__BRIEF__.
The records that follow should be retyped word for word.
§ §
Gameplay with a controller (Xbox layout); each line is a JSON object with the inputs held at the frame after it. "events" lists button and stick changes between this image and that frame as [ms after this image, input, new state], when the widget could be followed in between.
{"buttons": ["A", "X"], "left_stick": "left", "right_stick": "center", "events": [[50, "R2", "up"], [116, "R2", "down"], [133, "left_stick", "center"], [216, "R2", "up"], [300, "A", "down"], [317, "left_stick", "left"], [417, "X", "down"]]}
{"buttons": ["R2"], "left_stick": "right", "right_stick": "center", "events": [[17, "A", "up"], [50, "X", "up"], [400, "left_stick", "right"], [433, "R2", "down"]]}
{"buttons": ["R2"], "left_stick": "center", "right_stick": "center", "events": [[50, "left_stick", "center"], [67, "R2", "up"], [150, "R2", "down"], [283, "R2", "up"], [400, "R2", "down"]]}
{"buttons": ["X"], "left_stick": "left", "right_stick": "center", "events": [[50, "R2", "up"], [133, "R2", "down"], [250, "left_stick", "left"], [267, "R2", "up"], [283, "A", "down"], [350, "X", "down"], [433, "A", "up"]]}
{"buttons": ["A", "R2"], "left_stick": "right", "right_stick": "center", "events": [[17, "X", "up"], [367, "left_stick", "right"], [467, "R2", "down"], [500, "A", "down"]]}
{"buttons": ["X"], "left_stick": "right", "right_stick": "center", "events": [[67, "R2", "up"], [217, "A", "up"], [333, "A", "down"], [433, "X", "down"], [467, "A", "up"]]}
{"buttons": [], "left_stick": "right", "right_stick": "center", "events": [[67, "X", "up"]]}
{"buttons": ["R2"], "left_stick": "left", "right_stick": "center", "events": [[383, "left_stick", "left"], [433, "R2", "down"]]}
§ §
__RESULT__.
Gameplay with a controller (Xbox layout); each line is a JSON object with the inputs held at the frame after it. "events" lists button and stick changes between this image and that frame as [ms after this image, input, new state], when the widget could be followed in between.
{"buttons": ["A", "X"], "left_stick": "left", "right_stick": "center", "events": [[50, "R2", "up"], [116, "R2", "down"], [133, "left_stick", "center"], [216, "R2", "up"], [300, "A", "down"], [317, "left_stick", "left"], [417, "X", "down"]]}
{"buttons": ["R2"], "left_stick": "right", "right_stick": "center", "events": [[17, "A", "up"], [50, "X", "up"], [400, "left_stick", "right"], [433, "R2", "down"]]}
{"buttons": ["R2"], "left_stick": "center", "right_stick": "center", "events": [[50, "left_stick", "center"], [67, "R2", "up"], [150, "R2", "down"], [283, "R2", "up"], [400, "R2", "down"]]}
{"buttons": ["X"], "left_stick": "left", "right_stick": "center", "events": [[50, "R2", "up"], [133, "R2", "down"], [250, "left_stick", "left"], [267, "R2", "up"], [283, "A", "down"], [350, "X", "down"], [433, "A", "up"]]}
{"buttons": ["A", "R2"], "left_stick": "right", "right_stick": "center", "events": [[17, "X", "up"], [367, "left_stick", "right"], [467, "R2", "down"], [500, "A", "down"]]}
{"buttons": ["X"], "left_stick": "right", "right_stick": "center", "events": [[67, "R2", "up"], [217, "A", "up"], [333, "A", "down"], [433, "X", "down"], [467, "A", "up"]]}
{"buttons": [], "left_stick": "right", "right_stick": "center", "events": [[67, "X", "up"]]}
{"buttons": ["R2"], "left_stick": "left", "right_stick": "center", "events": [[383, "left_stick", "left"], [433, "R2", "down"]]}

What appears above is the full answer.